Oklahoma is a playground for geoscientists. We followed geology master’s student Delcio who, like geoscientists who come from around the world to study our unique topography, headed into Oklahoma’s unique field.

“Oklahoma encompasses old tectonic plate boundaries --including remnants of mountain belts that formed during the assembly of the supercontinent of Pangea. Yes, the landscape is worn down, but includes an amazing record of changes in Earth’s crust, sea levels, climate, and life over the last billion years.”

Dr. Lynn Soreghan, Director, School of Geosciences

“The rocks beneath Oklahoma have seen a lot of history - from continental collisions and shallow inland seas, to magma intrusions, uplift, erosion, and soil formation. This diverse and exciting history has produced diverse and exciting rocks for our students to explore. Geologists from around the world come to Oklahoma to study our rocks in the field. As a geoscience student at OU, you get to study these rocks up close and personal in the classroom, field, and lab.”

Dr. Megan Elwood Madden

Delcio walking on rocks.

In fall 2021, the OU School of Geosciences celebrated its 120th anniversary of student field trips. OU geoscience students have been going into the field longer than many geology programs because the faculty know its importance.
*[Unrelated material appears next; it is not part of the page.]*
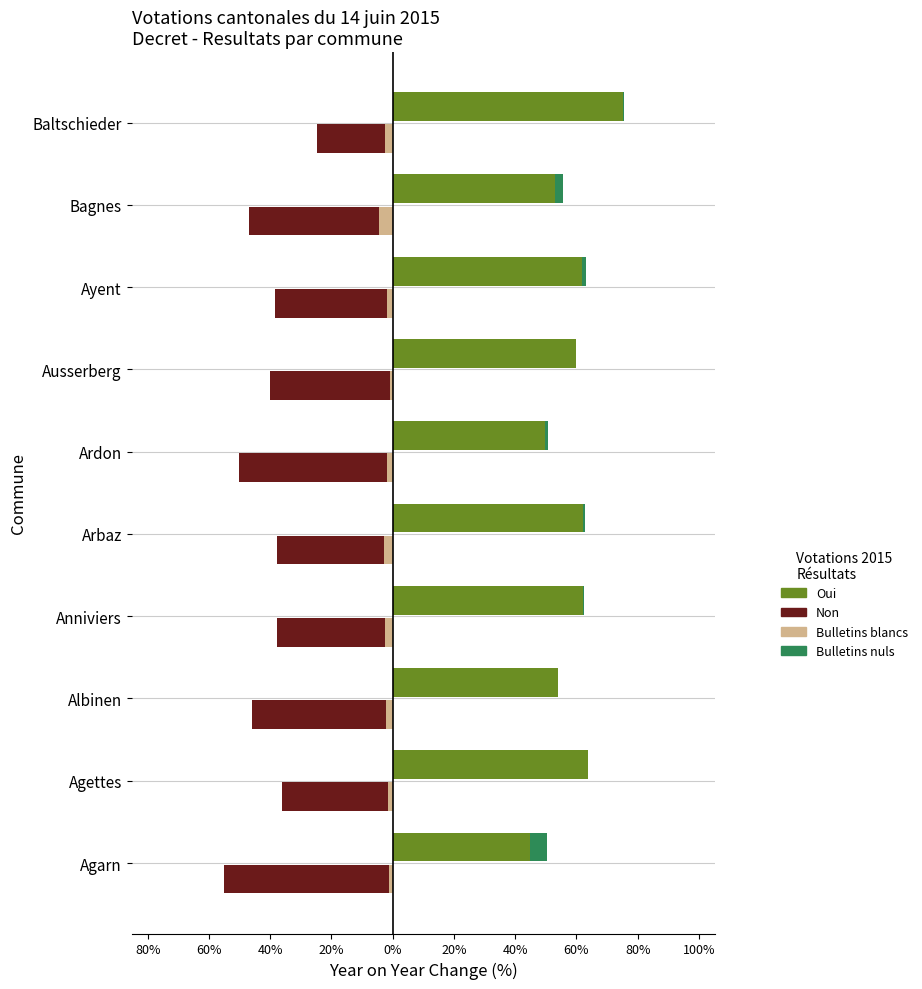

At how many categories does at least one series exceed -23?

10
Geoscientists go to the field because that’s where the rocks are! We can make maps of rock units, take data on how the rocks are folded or faulted, or bring samples of rocks or fossils back to our labs for further investigation. It is important to go to the field to understand the large-scale context of the landscape. We need to look at the whole area to understand the context of the rocks we see there – what types of rocks, how they are oriented in space, and what the topography looks like. We can do this by being in the field, on the ground, and then we can go back to lab and also use tools like Google Earth to do the same thing and help augment our field observations.”

Dr. Shannon Dulin

Delcio using a compass.

Delcio is carrying three essential tools for geoscientists:  a field notebook, rock hammer and Brunton compass. In order to describe rocks, it is best to have a fresh surface free of dirt or vegetation. He will use that hammer to break off a fresh piece of rock and then use his magnifying glass to investigate.

He’ll then use the compass to figure out the strike and dip of the rock. That tells him the orientation of the rock in space so he can look at the structure in the area – what large-scale forces shaped the landscape and possible moved or folded the rock. He’ll record all this information in his field notebook.

Delcio collecting a water sample in a creek.

Did you know that geoscientists study all the Earth’s materials, not just rocks? Geoscientists connect chemistry, physics, and biology to study integrated Earth systems and processes that affect not only rocks and minerals, but also water quality, global climate and our communities.

“Delcio is gathering water samples to take back to the lab. There he can focus on water chemistry to learn more about the environment like near-surface geologic processes, the effects humans have on our water resources and the changes in atmospheric chemistry over time connected to organisms that evolved and thrived on Earth’s surface.”

Dr. Megan Elwood Maden and Dr. Kato Dee

Delcio analyzing a water sample.

“The water Delcio is sampling here in the Chickasaw Recreation area near Sulfur is a mixture of old water that has spent thousands of years moving deep beneath the surface and surface water that recently entered the stream as runoff from precipitation.”